Problem statement: Copy out the data below as text, changing "Noah" to "the project lead" everywhere it appears and leaving everything else untouched. Leave out the pictures.
Top of Available data
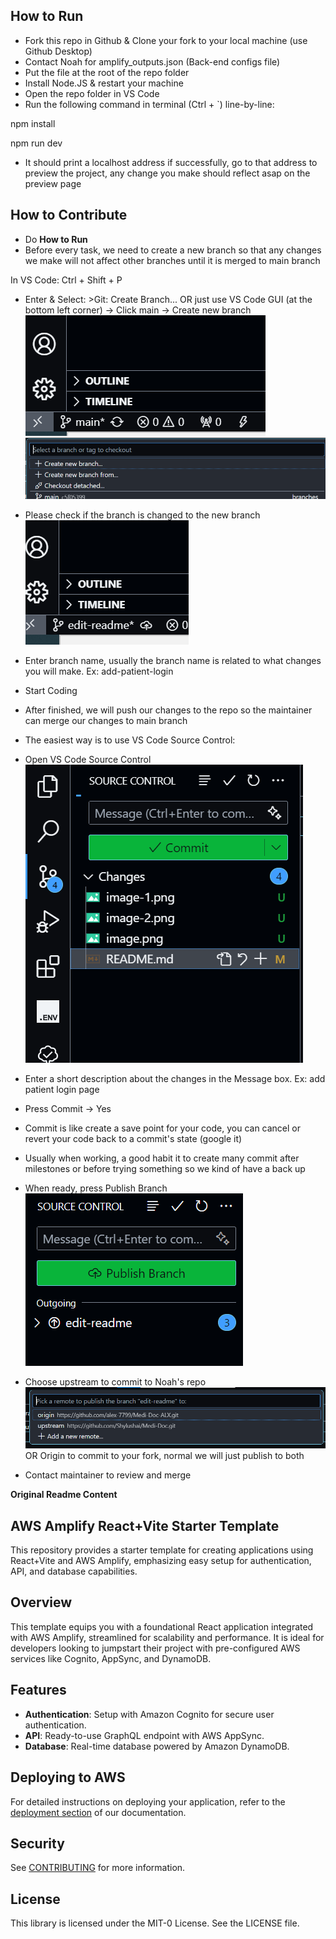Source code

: ## How to Run
- Fork this repo in Github & Clone your fork to your local machine (use Github Desktop)
- Contact Noah for amplify_outputs.json (Back-end configs file)
- Put the file at the root of the repo folder
- Install Node.JS & restart your machine
- Open the repo folder in VS Code
- Run the following command in terminal (Ctrl + `) line-by-line:

npm install

npm run dev

- It should print a localhost address if successfully, go to that address to preview the project, any change you make should reflect asap on the preview page

## How to Contribute
- Do **How to Run**
- Before every task, we need to create a new branch so that any changes we make will not affect other branches until it is merged to main branch

In VS Code: Ctrl + Shift + P
- Enter & Select: >Git: Create Branch...
OR just use VS Code GUI (at the bottom left corner) -> Click main -> Create new branch
![alt text](image.png)
![alt text](image-1.png)
- Please check if the branch is changed to the new branch
![alt text](image-2.png)
- Enter branch name, usually the branch name is related to what changes you will make. Ex: add-patient-login
 
 - Start Coding
 - After finished, we will push our changes to the repo so the maintainer can merge our changes to main branch
 - The easiest way is to use VS Code Source Control:
 
 - Open VS Code Source Control
 ![alt text](image-3.png)
 - Enter a short description about the changes in the Message box. Ex: add patient login page
 - Press Commit -> Yes
 - Commit is like create a save point for your code, you can cancel or revert your code back to a commit's state (google it)
 - Usually when working, a good habit it to create many commit after milestones or before trying something so we kind of have a back up
 - When ready, press Publish Branch
 ![alt text](image-4.png)
 - Choose upstream to commit to Noah's repo
 ![alt text](image-5.png)
 OR Origin to commit to your fork, normal we will just publish to both
 
 - Contact maintainer to review and merge

**Original Readme Content**
## AWS Amplify React+Vite Starter Template

This repository provides a starter template for creating applications using React+Vite and AWS Amplify, emphasizing easy setup for authentication, API, and database capabilities.

## Overview

This template equips you with a foundational React application integrated with AWS Amplify, streamlined for scalability and performance. It is ideal for developers looking to jumpstart their project with pre-configured AWS services like Cognito, AppSync, and DynamoDB.

## Features

- **Authentication**: Setup with Amazon Cognito for secure user authentication.
- **API**: Ready-to-use GraphQL endpoint with AWS AppSync.
- **Database**: Real-time database powered by Amazon DynamoDB.

## Deploying to AWS

For detailed instructions on deploying your application, refer to the [deployment section](https://docs.amplify.aws/react/start/quickstart/#deploy-a-fullstack-app-to-aws) of our documentation.

## Security

See [CONTRIBUTING](CONTRIBUTING.md#security-issue-notifications) for more information.

## License

This library is licensed under the MIT-0 License. See the LICENSE file.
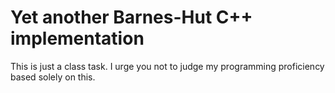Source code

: # Yet another Barnes-Hut C++ implementation

This is just a class task. I urge you not to judge my programming proficiency based solely on this.
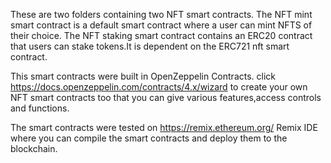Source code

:These are two folders containing two NFT smart contracts.
The NFT mint smart contract is a default smart contract where a user can mint NFTS of their choice.
The NFT staking smart contract contains an ERC20 contract that users can stake tokens.It is dependent on the ERC721 nft smart contract.

This smart contracts were built in OpenZeppelin Contracts.
click https://docs.openzeppelin.com/contracts/4.x/wizard to create your own NFT smart contracts too that you can give various features,access controls   and functions.

The smart contracts were tested on https://remix.ethereum.org/  Remix IDE where you can compile the smart contracts and deploy them to the blockchain.
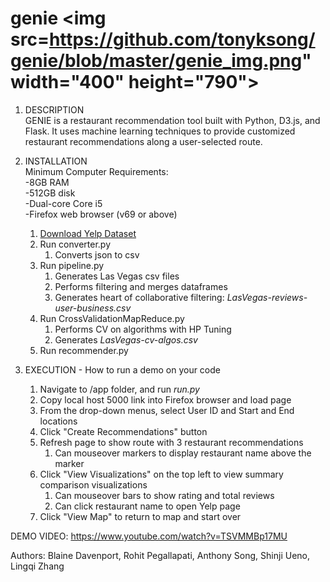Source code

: # genie <img src=https://github.com/tonyksong/genie/blob/master/genie_img.png" width="400" height="790">

1. DESCRIPTION<br>
GENIE is a restaurant recommendation tool built with Python, D3.js, and Flask. It uses machine learning techniques to provide customized restaurant recommendations along a user-selected route.
1. INSTALLATION<br/>
Minimum Computer Requirements:<br>
-8GB RAM<br>
-512GB disk<br>
-Dual-core Core i5<br>
-Firefox web browser (v69 or above)<br>
   1. [Download Yelp Dataset](https://www.yelp.com/dataset/download)
   1. Run converter.py
      1. Converts json to csv
   1. Run pipeline.py
      1. Generates Las Vegas csv files
      1. Performs filtering and merges dataframes
      1. Generates heart of collaborative filtering: *LasVegas-reviews-user-business.csv*
   1. Run CrossValidationMapReduce.py
      1. Performs CV on algorithms with HP Tuning
      1. Generates *LasVegas-cv-algos.csv*
   1. Run recommender.py

1. EXECUTION - How to run a demo on your code

   1. Navigate to /app folder, and run *run.py*
   1. Copy local host 5000 link into Firefox browser and load page
   1. From the drop-down menus, select User ID and Start and End locations
   1. Click "Create Recommendations" button
   1. Refresh page to show route with 3 restaurant recommendations
      1. Can mouseover markers to display restaurant name above the marker
   1. Click "View Visualizations" on the top left to view summary comparison visualizations
      1. Can mouseover bars to show rating and total reviews
      1. Can click restaurant name to open Yelp page
   1. Click "View Map" to return to map and start over

DEMO VIDEO: https://www.youtube.com/watch?v=TSVMMBp17MU

Authors: Blaine Davenport, Rohit Pegallapati, Anthony Song, Shinji Ueno, Lingqi Zhang

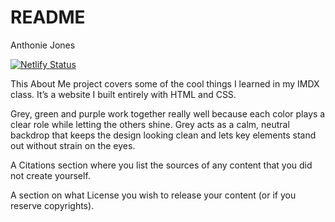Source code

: # README

Anthonie Jones

[![Netlify Status](https://api.netlify.com/api/v1/badges/28ff486f-bddd-4c01-b1ec-d18a21a74307/deploy-status)](https://app.netlify.com/sites/antsmidterm/deploys)

This About Me project covers some of the cool things I learned in my IMDX class. It’s a website I built entirely with HTML and CSS.

Grey, green and purple work together really well because each color plays a clear role while letting the others shine. Grey acts as a calm, neutral backdrop that keeps the design looking clean and lets key elements stand out without strain on the eyes.

A Citations section where you list the sources of any content that you did not create yourself.

A section on what License you wish to release your content (or if you reserve copyrights).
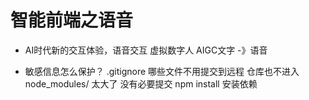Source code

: # 智能前端之语音
- AI时代新的交互体验，语音交互
  虚拟数字人 AIGC文字 -》语音

- 敏感信息怎么保护？
 .gitignore 哪些文件不用提交到远程 仓库也不进入
 node_modules/ 太大了 没有必要提交  npm install 安装依赖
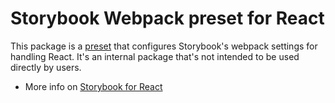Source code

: # Storybook Webpack preset for React

This package is a [preset](https://storybook.js.org/docs/addons/writing-presets#presets-api) that configures Storybook's webpack settings for handling React.
It's an internal package that's not intended to be used directly by users.

- More info on [Storybook for React](https://storybook.js.org/docs/get-started)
Bottom of Available data
Response area:
Source code

: ## How to Run
- Fork this repo in Github & Clone your fork to your local machine (use Github Desktop)
- Contact the project lead for amplify_outputs.json (Back-end configs file)
- Put the file at the root of the repo folder
- Install Node.JS & restart your machine
- Open the repo folder in VS Code
- Run the following command in terminal (Ctrl + `) line-by-line:

npm install

npm run dev

- It should print a localhost address if successfully, go to that address to preview the project, any change you make should reflect asap on the preview page

## How to Contribute
- Do **How to Run**
- Before every task, we need to create a new branch so that any changes we make will not affect other branches until it is merged to main branch

In VS Code: Ctrl + Shift + P
- Enter & Select: >Git: Create Branch...
OR just use VS Code GUI (at the bottom left corner) -> Click main -> Create new branch
![alt text](image.png)
![alt text](image-1.png)
- Please check if the branch is changed to the new branch
![alt text](image-2.png)
- Enter branch name, usually the branch name is related to what changes you will make. Ex: add-patient-login
 
 - Start Coding
 - After finished, we will push our changes to the repo so the maintainer can merge our changes to main branch
 - The easiest way is to use VS Code Source Control:
 
 - Open VS Code Source Control
 ![alt text](image-3.png)
 - Enter a short description about the changes in the Message box. Ex: add patient login page
 - Press Commit -> Yes
 - Commit is like create a save point for your code, you can cancel or revert your code back to a commit's state (google it)
 - Usually when working, a good habit it to create many commit after milestones or before trying something so we kind of have a back up
 - When ready, press Publish Branch
 ![alt text](image-4.png)
 - Choose upstream to commit to the project lead's repo
 ![alt text](image-5.png)
 OR Origin to commit to your fork, normal we will just publish to both
 
 - Contact maintainer to review and merge

**Original Readme Content**
## AWS Amplify React+Vite Starter Template

This repository provides a starter template for creating applications using React+Vite and AWS Amplify, emphasizing easy setup for authentication, API, and database capabilities.

## Overview

This template equips you with a foundational React application integrated with AWS Amplify, streamlined for scalability and performance. It is ideal for developers looking to jumpstart their project with pre-configured AWS services like Cognito, AppSync, and DynamoDB.

## Features

- **Authentication**: Setup with Amazon Cognito for secure user authentication.
- **API**: Ready-to-use GraphQL endpoint with AWS AppSync.
- **Database**: Real-time database powered by Amazon DynamoDB.

## Deploying to AWS

For detailed instructions on deploying your application, refer to the [deployment section](https://docs.amplify.aws/react/start/quickstart/#deploy-a-fullstack-app-to-aws) of our documentation.

## Security

See [CONTRIBUTING](CONTRIBUTING.md#security-issue-notifications) for more information.

## License

This library is licensed under the MIT-0 License. See the LICENSE file.
Source code

: # Yet another Barnes-Hut C++ implementation

This is just a class task. I urge you not to judge my programming proficiency based solely on this.
Source code

:These are two folders containing two NFT smart contracts.
The NFT mint smart contract is a default smart contract where a user can mint NFTS of their choice.
The NFT staking smart contract contains an ERC20 contract that users can stake tokens.It is dependent on the ERC721 nft smart contract.

This smart contracts were built in OpenZeppelin Contracts.
click https://docs.openzeppelin.com/contracts/4.x/wizard to create your own NFT smart contracts too that you can give various features,access controls   and functions.

The smart contracts were tested on https://remix.ethereum.org/  Remix IDE where you can compile the smart contracts and deploy them to the blockchain.
Source code

: # genie <img src=https://github.com/tonyksong/genie/blob/master/genie_img.png" width="400" height="790">

1. DESCRIPTION<br>
GENIE is a restaurant recommendation tool built with Python, D3.js, and Flask. It uses machine learning techniques to provide customized restaurant recommendations along a user-selected route.
1. INSTALLATION<br/>
Minimum Computer Requirements:<br>
-8GB RAM<br>
-512GB disk<br>
-Dual-core Core i5<br>
-Firefox web browser (v69 or above)<br>
   1. [Download Yelp Dataset](https://www.yelp.com/dataset/download)
   1. Run converter.py
      1. Converts json to csv
   1. Run pipeline.py
      1. Generates Las Vegas csv files
      1. Performs filtering and merges dataframes
      1. Generates heart of collaborative filtering: *LasVegas-reviews-user-business.csv*
   1. Run CrossValidationMapReduce.py
      1. Performs CV on algorithms with HP Tuning
      1. Generates *LasVegas-cv-algos.csv*
   1. Run recommender.py

1. EXECUTION - How to run a demo on your code

   1. Navigate to /app folder, and run *run.py*
   1. Copy local host 5000 link into Firefox browser and load page
   1. From the drop-down menus, select User ID and Start and End locations
   1. Click "Create Recommendations" button
   1. Refresh page to show route with 3 restaurant recommendations
      1. Can mouseover markers to display restaurant name above the marker
   1. Click "View Visualizations" on the top left to view summary comparison visualizations
      1. Can mouseover bars to show rating and total reviews
      1. Can click restaurant name to open Yelp page
   1. Click "View Map" to return to map and start over

DEMO VIDEO: https://www.youtube.com/watch?v=TSVMMBp17MU

Authors: Blaine Davenport, Rohit Pegallapati, Anthony Song, Shinji Ueno, Lingqi Zhang

Source code

: # README

Anthonie Jones

[![Netlify Status](https://api.netlify.com/api/v1/badges/28ff486f-bddd-4c01-b1ec-d18a21a74307/deploy-status)](https://app.netlify.com/sites/antsmidterm/deploys)

This About Me project covers some of the cool things I learned in my IMDX class. It’s a website I built entirely with HTML and CSS.

Grey, green and purple work together really well because each color plays a clear role while letting the others shine. Grey acts as a calm, neutral backdrop that keeps the design looking clean and lets key elements stand out without strain on the eyes.

A Citations section where you list the sources of any content that you did not create yourself.

A section on what License you wish to release your content (or if you reserve copyrights).
Source code

: # 智能前端之语音
- AI时代新的交互体验，语音交互
  虚拟数字人 AIGC文字 -》语音

- 敏感信息怎么保护？
 .gitignore 哪些文件不用提交到远程 仓库也不进入
 node_modules/ 太大了 没有必要提交  npm install 安装依赖
Source code

: # Storybook Webpack preset for React

This package is a [preset](https://storybook.js.org/docs/addons/writing-presets#presets-api) that configures Storybook's webpack settings for handling React.
It's an internal package that's not intended to be used directly by users.

- More info on [Storybook for React](https://storybook.js.org/docs/get-started)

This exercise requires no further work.